▸ MATERIAL
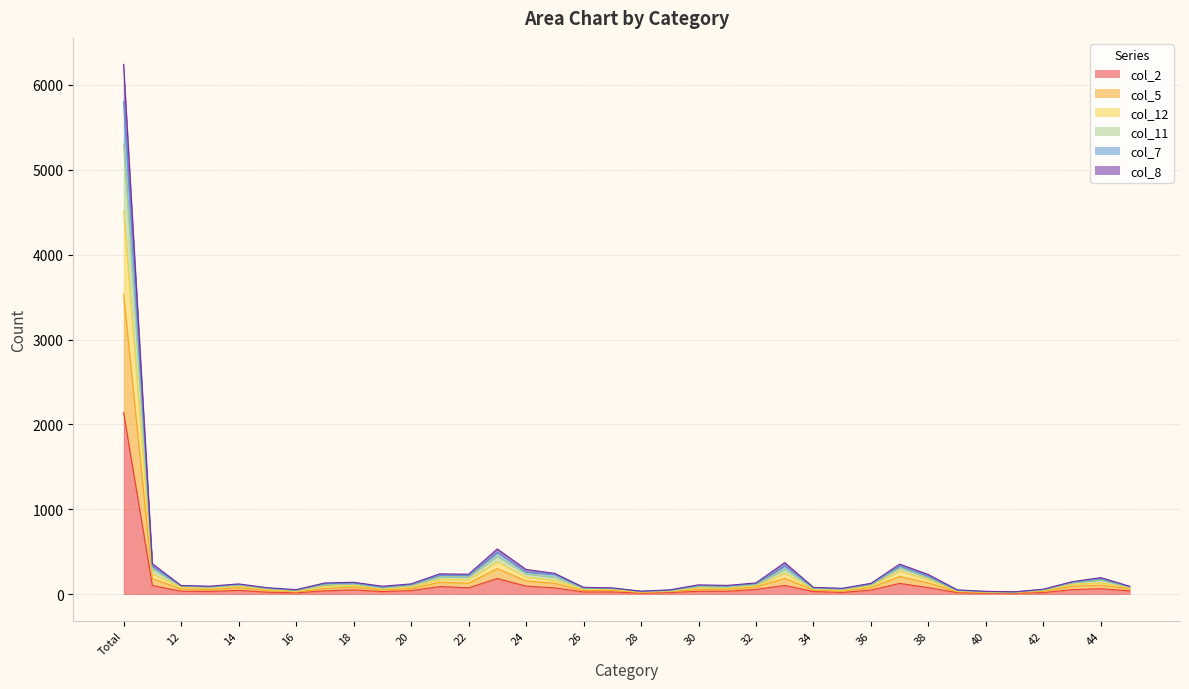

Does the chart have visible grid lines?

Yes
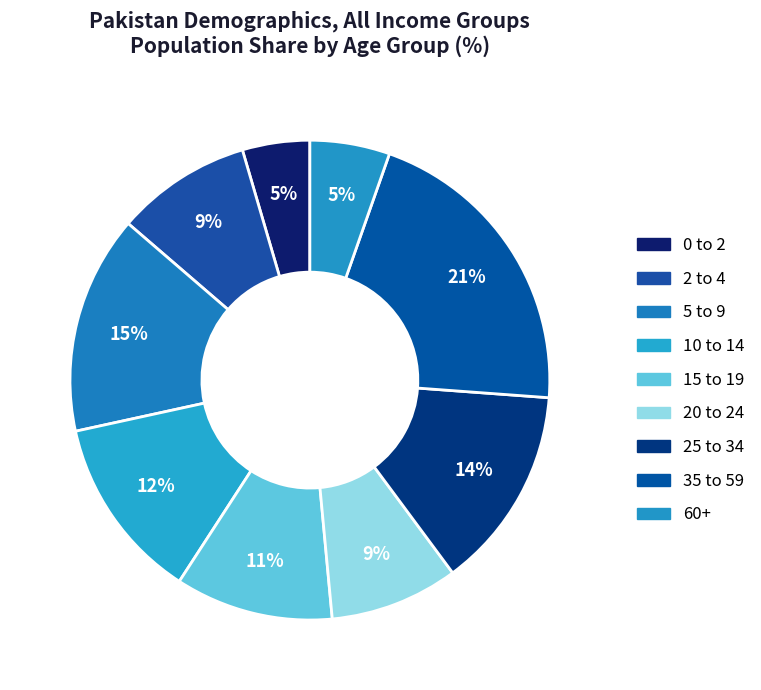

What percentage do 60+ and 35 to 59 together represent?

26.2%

...

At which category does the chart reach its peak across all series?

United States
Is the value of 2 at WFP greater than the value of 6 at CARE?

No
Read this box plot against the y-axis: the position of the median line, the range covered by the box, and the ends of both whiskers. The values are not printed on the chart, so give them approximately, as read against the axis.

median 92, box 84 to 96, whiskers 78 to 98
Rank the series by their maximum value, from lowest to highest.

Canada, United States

--

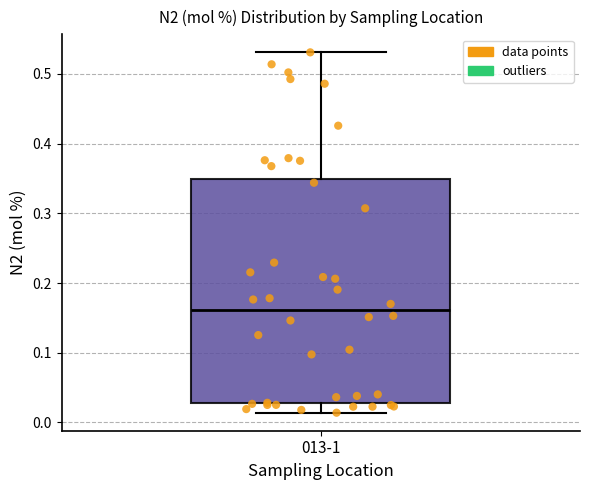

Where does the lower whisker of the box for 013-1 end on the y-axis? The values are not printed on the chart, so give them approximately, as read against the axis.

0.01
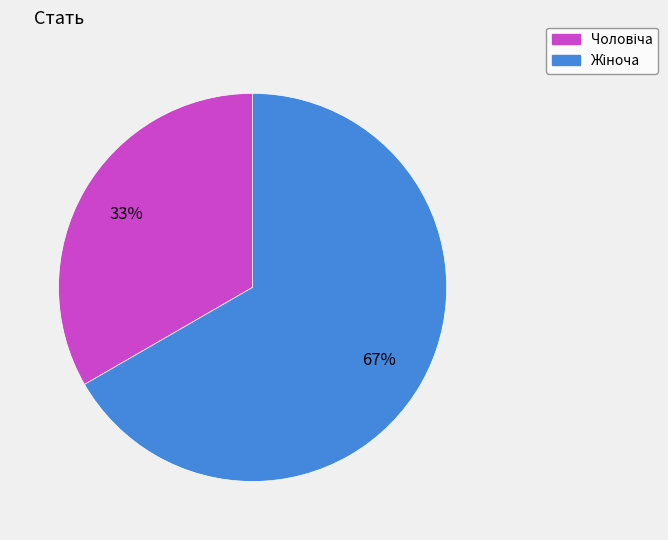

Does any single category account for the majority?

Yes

▸ AUFGABE
Gib aus den Einträgen oben die Zeilen wortgetreu wieder: Beginne bei der Zeile mit „At which category“ und höre nach der Zeile mit „Rank the series“ auf.

▸ LÖSUNG
At which category does the chart reach its peak across all series?

United States
Is the value of 2 at WFP greater than the value of 6 at CARE?

No
Read this box plot against the y-axis: the position of the median line, the range covered by the box, and the ends of both whiskers. The values are not printed on the chart, so give them approximately, as read against the axis.

median 92, box 84 to 96, whiskers 78 to 98
Rank the series by their maximum value, from lowest to highest.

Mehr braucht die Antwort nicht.